- Extrait du document -
#####

LES ANNEES 2013 – 2023 VERS UNE NOUVELLE SCÈNE FRANÇAISE Par Marie Sallantin (critique)

La Peinture au Sommet de Ma Joie, Marie Sallantin




Au cours de la période récente, soit une vingtaine d’années se dessine progressivement une nouvelle scène française . 

Tout d’abord de quelle scène française parle-t-on car il y en a deux : celle de l’art vivant et celle du patrimoine

Il est question ici de la scène française de l’art vivant . Elle se dédouble entre une scène visible , la scène officielle et une scène invisible dont l’histoire est « underground ». Notons que cette dernière n’est pas encore connue car elle n’est même pas recherchée. C’est une terra incognita d’autant que les salons qui permettaient jadis un vaste tour d’horizon ont de moins en moins le soutien de l’Etat : soit ils ont  disparu (Salon de Mai , Salon des Grands et Jeunes d’Aujourd’hui ) soit ils ont été compressés (Le salon Art Capital regroupe 4 salons) soit ils ont rétréci considérablement ( Mac 2000-Macparis) ou se sont figés (salon Réalités Nouvelles). 

L’abandon et le désintérêt vont de concert pour fabriquer l’exclusion . On devrait pourtant se méfier de ce dédoublement de la scène française entre les oubliés et les médaillés et sur lequel l’administration de la culture ferme les yeux, car l’ambiance a changé du tout au tout depuis que l’art financier l’emporte.

LA RÉALITÉ D’UN ECHEC 

La scène française officielle, celle que l’on gâte depuis plus de quarante ans, n’arrive pas en effet à s’imposer sur la scène mondiale. Pas assez financière ?

L’échec de ses propres artistes  ( les conceptuels et autres artistes dits engagés ), se confirme dans les tableaux et statistiques. Mauvais signe que ce déclassement après avoir misé tant d’argent et clamé que la France offrait un modèle à suivre ! Car une catastrophe se profile qui mettrait au grand jour une incompétence systémique de son Etat Culturel quelque peu arrogant et amnésique. Qui ignore aujourd’hui que ce  sont les peintres non reconnus  de leur vivant qui attirent les foules , pas les officiels?

AU DOUTE SUCCÈDE L’INQUIÉTUDE

Au doute succède l’inquiétude car les oubliettes pourraient accueillir plus vite que prévu cet art financier qu’un film suédois « Square » palme d’or à Cannes a ridiculisé définitivement . Pourquoi miser encore de l’argent public ? Que faire ?

Si MONUMENTA ( le Grand Palais pour UN SEUL artiste !! ) est abandonné sous le prétexte de travaux, des initiatives privées avec une technologie numérique de pointe connaissent un  succès populaire certain comme  « L’Atelier des Lumières » créé il y a 10 ans par la fondation Culturespaces et principalement  tournée vers les jeunes : 7000 enfants participent chaque année au programme « Art en immersion » en partenariat avec le Ministère de l’Education Nationale, de la Jeunesse et des Sports; Dans ce programme, les peintres célèbres et morts sont favorisés :  Van Gogh en 2019, Monet, Renoir , Chagall en 2020 et en 2023 Pau Klee. Le public vient, les places s’arrachent. Où sont passés nos conceptuels et engagés , nos voitures brûlées, nos tas de bonbons, de chiffons, de foin et autres matériaux ?

#####

- Lignes affichées -
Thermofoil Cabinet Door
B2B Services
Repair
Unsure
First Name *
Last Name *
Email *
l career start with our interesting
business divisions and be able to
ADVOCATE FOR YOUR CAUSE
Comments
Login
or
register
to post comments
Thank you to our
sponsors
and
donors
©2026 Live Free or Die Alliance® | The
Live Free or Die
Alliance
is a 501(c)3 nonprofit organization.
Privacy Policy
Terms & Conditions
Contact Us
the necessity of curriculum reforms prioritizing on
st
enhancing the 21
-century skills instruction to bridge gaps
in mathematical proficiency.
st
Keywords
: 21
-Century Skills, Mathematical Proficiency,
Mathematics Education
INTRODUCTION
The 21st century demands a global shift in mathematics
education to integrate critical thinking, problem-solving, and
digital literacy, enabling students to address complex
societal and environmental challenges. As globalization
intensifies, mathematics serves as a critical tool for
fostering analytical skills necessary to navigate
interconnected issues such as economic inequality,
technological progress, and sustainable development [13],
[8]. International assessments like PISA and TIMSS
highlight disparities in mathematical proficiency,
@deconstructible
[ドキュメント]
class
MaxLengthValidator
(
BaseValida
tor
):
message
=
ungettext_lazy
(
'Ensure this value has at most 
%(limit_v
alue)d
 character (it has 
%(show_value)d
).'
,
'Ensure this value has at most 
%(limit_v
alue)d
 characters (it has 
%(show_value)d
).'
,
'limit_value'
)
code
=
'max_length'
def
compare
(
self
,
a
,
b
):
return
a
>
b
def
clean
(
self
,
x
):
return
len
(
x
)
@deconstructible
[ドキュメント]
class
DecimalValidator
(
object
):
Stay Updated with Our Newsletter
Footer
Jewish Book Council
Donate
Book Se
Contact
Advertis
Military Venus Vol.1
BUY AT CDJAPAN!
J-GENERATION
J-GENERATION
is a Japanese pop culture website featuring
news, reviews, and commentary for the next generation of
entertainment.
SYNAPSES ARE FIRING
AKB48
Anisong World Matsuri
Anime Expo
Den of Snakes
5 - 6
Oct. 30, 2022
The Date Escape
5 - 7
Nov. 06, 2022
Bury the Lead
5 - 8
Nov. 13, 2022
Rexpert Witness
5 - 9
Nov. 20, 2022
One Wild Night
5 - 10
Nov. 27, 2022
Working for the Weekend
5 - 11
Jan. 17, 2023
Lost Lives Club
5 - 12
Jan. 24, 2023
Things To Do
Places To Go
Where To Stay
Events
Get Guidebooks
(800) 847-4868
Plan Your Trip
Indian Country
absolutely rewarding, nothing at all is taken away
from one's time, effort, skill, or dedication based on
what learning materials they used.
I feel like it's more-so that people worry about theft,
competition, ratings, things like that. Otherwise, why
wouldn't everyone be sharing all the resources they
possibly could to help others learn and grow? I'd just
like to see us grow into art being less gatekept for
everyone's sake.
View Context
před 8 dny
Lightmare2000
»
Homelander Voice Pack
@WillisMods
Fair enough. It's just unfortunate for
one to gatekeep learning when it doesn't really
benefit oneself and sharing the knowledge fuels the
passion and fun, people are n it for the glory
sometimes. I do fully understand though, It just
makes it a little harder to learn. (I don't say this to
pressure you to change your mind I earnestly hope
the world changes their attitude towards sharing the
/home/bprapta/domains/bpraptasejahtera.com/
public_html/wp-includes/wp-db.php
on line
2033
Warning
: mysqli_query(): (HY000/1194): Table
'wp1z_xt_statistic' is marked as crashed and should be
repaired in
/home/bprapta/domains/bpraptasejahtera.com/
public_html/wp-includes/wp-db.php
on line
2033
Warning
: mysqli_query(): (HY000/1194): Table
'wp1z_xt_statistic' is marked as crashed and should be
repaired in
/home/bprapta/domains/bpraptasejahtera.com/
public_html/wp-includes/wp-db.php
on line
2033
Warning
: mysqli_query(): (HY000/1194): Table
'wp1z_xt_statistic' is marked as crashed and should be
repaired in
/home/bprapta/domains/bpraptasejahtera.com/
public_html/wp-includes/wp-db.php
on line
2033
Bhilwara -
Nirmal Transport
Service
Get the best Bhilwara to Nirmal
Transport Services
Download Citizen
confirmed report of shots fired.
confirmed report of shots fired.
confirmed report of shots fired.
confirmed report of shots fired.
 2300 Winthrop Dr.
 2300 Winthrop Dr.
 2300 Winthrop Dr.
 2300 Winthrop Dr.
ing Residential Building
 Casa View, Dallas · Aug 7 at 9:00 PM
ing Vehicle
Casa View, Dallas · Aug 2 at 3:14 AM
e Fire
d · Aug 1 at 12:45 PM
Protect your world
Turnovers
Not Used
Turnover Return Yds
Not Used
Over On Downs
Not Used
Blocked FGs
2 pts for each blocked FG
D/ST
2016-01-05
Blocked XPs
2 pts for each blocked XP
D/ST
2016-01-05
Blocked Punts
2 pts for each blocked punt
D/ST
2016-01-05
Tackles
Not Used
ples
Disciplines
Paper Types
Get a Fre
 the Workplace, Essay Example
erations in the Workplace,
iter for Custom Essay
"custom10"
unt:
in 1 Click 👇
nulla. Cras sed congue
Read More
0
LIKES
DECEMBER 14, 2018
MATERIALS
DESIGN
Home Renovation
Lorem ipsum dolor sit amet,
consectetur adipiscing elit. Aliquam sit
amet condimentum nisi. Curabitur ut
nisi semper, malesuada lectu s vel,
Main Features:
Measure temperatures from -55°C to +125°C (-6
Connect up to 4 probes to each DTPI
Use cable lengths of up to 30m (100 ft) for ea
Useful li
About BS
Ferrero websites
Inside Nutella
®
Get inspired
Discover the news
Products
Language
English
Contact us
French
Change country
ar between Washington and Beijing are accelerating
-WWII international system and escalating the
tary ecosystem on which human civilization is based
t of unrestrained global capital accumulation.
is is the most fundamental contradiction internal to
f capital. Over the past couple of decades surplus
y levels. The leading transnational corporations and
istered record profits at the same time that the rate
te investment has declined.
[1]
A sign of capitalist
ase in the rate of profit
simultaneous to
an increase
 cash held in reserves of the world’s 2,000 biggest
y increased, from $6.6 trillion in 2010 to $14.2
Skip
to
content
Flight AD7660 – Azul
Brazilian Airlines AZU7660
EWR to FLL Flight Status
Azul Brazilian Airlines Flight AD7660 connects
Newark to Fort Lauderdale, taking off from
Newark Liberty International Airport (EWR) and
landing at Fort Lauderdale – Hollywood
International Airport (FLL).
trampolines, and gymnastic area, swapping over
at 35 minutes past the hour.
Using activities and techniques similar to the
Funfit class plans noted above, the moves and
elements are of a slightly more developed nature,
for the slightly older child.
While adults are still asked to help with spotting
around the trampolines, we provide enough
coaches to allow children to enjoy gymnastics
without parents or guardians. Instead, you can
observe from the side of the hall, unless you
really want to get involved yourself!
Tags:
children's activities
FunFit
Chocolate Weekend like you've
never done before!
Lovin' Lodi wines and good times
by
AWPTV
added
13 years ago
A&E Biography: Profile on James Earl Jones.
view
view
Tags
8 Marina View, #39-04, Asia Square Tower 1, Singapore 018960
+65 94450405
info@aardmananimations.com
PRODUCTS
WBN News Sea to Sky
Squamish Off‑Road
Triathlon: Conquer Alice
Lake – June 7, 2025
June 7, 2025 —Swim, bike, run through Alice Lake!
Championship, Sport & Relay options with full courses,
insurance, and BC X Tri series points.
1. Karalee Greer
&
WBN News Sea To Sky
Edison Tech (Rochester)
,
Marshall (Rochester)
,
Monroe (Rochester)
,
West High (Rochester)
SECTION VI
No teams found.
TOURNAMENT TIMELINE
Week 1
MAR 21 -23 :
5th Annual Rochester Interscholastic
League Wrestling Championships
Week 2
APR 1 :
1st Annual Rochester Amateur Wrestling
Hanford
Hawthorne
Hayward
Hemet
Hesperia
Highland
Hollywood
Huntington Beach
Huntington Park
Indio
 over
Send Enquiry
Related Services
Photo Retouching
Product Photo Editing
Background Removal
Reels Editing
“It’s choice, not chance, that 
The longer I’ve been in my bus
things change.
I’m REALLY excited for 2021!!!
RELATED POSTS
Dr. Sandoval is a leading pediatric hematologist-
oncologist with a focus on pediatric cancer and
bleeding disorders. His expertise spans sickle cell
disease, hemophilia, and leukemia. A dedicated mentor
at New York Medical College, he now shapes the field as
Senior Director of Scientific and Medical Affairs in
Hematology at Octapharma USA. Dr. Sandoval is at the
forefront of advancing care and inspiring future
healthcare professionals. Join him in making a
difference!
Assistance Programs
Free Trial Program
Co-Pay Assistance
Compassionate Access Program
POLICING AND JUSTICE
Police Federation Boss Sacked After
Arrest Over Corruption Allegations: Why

#####

- Consigne -
Recopiez le passage de l'extrait sur la nouvelle scène française allant de « La Peinture au » jusqu'à « scène française . », en y changeant « vingtaine » en « trentaine ».

- Solution proposée -
La Peinture au Sommet de Ma Joie, Marie Sallantin




Au cours de la période récente, soit une trentaine d’années se dessine progressivement une nouvelle scène française .